There may be hope for GNC yet.
Shares of the struggling vitamin retailer plunged by nearly 30 percent last week after it posted its seventh comparable-sales drop in the past nine quarters. The continued weakness prompted me to ask why there's been little apparent effort to right the company despite the involvement of several activist investors:
"Where are the calls for CEOs to step down? Where are the PowerPoint presentations with strongly-worded suggestions for boosting sales? These so-called activists see to be just sitting on their hands as they watch a sinking ship submerge."
Ditto for GNC executives, who seemed to offer little to boost confidence in their plans to turn around the flagging supplement business.

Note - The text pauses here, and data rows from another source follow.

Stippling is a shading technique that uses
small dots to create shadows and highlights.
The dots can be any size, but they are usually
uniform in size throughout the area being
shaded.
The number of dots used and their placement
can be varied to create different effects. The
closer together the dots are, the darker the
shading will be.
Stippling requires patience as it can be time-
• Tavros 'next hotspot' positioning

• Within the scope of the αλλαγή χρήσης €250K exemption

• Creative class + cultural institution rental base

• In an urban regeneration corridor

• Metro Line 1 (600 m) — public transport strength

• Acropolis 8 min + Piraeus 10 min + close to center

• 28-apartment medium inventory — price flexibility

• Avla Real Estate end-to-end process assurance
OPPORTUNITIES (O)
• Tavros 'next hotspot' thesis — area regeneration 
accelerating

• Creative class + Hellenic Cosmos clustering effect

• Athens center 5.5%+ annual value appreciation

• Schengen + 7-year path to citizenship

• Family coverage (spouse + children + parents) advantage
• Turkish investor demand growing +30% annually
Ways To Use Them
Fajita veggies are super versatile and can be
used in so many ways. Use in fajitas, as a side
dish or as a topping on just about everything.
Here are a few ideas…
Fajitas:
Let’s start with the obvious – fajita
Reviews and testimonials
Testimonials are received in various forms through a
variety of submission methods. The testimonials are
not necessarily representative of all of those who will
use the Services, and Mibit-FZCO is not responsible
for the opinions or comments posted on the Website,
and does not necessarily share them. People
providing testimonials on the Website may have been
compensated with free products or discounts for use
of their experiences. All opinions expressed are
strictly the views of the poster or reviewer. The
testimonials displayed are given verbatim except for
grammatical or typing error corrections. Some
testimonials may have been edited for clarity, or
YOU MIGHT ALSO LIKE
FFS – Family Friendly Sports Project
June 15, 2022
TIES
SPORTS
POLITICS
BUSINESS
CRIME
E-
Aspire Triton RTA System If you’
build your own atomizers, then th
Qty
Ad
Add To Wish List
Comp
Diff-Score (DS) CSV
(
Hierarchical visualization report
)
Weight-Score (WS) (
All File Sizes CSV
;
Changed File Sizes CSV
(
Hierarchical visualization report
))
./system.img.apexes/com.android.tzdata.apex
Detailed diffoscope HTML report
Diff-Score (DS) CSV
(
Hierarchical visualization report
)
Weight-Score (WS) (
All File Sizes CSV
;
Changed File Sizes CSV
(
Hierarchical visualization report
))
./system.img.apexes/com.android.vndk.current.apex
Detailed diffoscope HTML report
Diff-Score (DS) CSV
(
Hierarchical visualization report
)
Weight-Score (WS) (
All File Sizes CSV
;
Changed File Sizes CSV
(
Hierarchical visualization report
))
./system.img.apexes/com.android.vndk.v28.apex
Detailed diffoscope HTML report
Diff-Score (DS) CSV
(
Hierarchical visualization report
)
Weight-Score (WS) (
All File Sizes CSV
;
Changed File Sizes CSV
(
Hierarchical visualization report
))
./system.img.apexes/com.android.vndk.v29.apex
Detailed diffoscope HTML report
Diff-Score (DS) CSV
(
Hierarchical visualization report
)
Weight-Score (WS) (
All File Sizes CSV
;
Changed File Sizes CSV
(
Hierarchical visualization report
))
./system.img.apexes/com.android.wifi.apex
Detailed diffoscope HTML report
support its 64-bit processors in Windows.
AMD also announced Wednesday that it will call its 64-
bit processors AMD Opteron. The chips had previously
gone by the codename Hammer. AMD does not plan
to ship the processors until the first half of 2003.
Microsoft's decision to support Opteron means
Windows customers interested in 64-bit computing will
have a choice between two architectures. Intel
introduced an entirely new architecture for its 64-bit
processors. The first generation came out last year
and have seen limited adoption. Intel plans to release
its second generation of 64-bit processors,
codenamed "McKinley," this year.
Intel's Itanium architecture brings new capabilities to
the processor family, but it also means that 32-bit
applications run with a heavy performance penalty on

I may have spoken too soon. GNC's board chairman on Monday said the company was in the process of exploring "strategic alternatives," including the sale of the company. Shares rose 6 percent, as investors cheered the thought of someone finally taking action.
In a note to investors Monday, JPMorgan analyst Christopher Horvers revisited one old idea, that GNC should buy competitor Vitamin Shoppe. In the past, proponents of a deal have argued the merged companies could command a bigger share of the market and enjoy manufacturing benefits that come with a larger footprint. In other words, two weak companies could join forces and emerge stronger.
GNC is in worse shape financially now than when the idea was first floated years ago. But Horvers said there was still room for GNC to take on more debt, which it could use to make a purchase on its own, or with help from private equity. At the end of 2015, GNC had 3.6 times debt to earnings before interest, tax, depreciation, amortization and rent costs. That's high, but still lower than the 4.8 times GNC had in 2009 as a privately held, leveraged company. The company would be able to take on another $650 million in debt before reaching its 2009 level, Horvers said. He also compared GNC to retailer Petsmart, which was taken private at even higher debt levels.
A GNC-Vitamin Shoppe tie-up is possible. But it's getting increasingly harder to justify, as GNC's sales slow and the company loses even more clout with customers, vendors, and franchisees. (Remember, this is a company that had to vastly discount vitamins piled up on its shelves to sell them before they expired.)
Plus, it's not like either company has an A+ management team capable of figuring out how to turn two struggling retailers into one, big successful company. Both have CEOs that took over less than two years ago, and neither has done much to improve their struggling businesses. And both retailers face structural problems that wouldn't go away if they merged: regulatory concerns that have led supplements to fall out of favor with consumers, as well as growing competition from online retailers such as Amazon and Vitacost.
A better option would be a private equity takeout, which could salvage GNC's still-powerful brand value while overhauling the company at a quicker pace than if it were to stay public -- that is, if a buyer could get what it believes is the right price. A private equity investor could swiftly put in new management and close unproductive locations in the company's massive store base of 3,600 owned locations and 5,500 franchise locations. A better strategy for online sales, where many of GNC's customers are heading, would be necessary.
Either way, it's about time for GNC to swallow some much-needed medicine and consider strategic alternatives. But it's going to have to get more creative than just a Vitamin Shoppe merger to save itself.
This column does not necessarily reflect the opinion of Bloomberg LP and its owners.